ダンジョンコア(コピーコア)と、配下のシェイプシフターたちによる南方領の統治は、前の領主たちのそれを引き継いだものとなっていたが、俺が聞いたところでは徐々にノイ・アーベントでもやっているウィリディス流に変わっているという。
コピーコアを用いた街道整備は、恐るべきペースで進み、南方10の県すべてにおいて県道とも言うべき道ができあがっていた。
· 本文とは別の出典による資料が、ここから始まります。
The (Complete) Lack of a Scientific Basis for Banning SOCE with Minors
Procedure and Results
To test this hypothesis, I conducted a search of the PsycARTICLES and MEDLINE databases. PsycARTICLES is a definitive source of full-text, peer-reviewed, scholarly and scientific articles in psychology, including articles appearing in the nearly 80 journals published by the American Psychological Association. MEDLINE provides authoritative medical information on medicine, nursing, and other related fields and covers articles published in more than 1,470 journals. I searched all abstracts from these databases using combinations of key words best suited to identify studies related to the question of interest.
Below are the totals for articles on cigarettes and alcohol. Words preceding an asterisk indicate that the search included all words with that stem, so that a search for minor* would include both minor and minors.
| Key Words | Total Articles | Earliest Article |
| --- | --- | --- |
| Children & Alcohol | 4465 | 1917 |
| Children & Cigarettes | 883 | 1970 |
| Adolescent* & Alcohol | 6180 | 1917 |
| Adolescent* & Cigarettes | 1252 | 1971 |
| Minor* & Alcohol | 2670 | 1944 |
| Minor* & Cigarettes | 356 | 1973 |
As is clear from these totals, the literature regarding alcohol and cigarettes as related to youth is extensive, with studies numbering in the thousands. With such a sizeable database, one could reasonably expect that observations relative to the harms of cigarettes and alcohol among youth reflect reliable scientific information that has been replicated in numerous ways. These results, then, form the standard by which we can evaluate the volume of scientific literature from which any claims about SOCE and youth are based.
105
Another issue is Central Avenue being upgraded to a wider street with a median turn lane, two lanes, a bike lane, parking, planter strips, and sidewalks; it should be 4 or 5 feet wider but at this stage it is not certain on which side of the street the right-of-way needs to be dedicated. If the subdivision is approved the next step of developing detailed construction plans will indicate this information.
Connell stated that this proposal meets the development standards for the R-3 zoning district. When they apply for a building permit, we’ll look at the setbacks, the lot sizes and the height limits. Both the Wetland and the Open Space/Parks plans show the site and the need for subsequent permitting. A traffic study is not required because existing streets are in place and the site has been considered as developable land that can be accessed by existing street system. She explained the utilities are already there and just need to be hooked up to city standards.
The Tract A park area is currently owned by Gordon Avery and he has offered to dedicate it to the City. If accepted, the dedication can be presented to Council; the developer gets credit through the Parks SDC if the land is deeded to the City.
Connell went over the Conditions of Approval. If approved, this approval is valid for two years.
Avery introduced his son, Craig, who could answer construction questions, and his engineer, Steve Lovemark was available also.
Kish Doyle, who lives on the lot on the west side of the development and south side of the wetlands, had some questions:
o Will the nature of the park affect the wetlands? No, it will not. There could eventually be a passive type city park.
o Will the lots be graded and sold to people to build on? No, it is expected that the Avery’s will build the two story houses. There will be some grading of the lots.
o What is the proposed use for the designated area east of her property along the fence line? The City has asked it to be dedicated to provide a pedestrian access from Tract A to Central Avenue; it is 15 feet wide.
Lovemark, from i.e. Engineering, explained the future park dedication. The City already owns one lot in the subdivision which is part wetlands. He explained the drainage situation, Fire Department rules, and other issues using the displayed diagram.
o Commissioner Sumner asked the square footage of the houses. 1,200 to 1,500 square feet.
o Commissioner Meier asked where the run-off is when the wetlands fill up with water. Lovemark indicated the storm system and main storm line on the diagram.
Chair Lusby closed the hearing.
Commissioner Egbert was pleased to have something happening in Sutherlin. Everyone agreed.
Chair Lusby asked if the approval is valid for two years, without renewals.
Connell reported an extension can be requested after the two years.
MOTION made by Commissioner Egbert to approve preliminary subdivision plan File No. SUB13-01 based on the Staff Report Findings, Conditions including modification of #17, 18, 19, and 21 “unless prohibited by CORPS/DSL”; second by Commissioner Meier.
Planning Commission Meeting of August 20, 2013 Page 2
すでに南方領内では、県道を利用して商人や旅人たちが積極的に移動していると聞く。
俺たちはデゼルト魔法装甲車に乗って、南方領県道を移動中。
「ちょっとした旅行みたいだね」
アーリィーは俺の隣で言った。
「ボク、南方領は数えるほどしか行ったことないんだ」
「奇遇だな、俺もたぶん数えられるほどだよ」
反乱軍鎮圧で艦隊を率いた時や、町長らを集めた新領主としてのあいさつ会くらいか。
「まあ、仕事ではあるが、少しは観光気分で見学できるかもな」
いくら県道を整備したとはいえ、視察もすれば数日はかかるだろうな。ポータルでウィリディス屋敷に戻ったり、アリエス浮遊島軍港にも行けるから、何かあっても対応はできるようになっているけど。
ベルさんがトコトコと、運転席方向を見た。
「観光気分ってなるか? あれを見ても」
デゼルト装甲車の周りには、護衛の装甲車やウルペース浮遊バイクに乗った近衛がついている。実に物々しい警備である。
「侯爵ともなると、さすがに護衛なしで視察はできないってことさ」
「一応、公務扱いだもんね」
アーリィーは苦笑した。さすが元王子様。慣れていらっしゃる!
そんなこんなでまずは、南方領オリゾーへ向かった。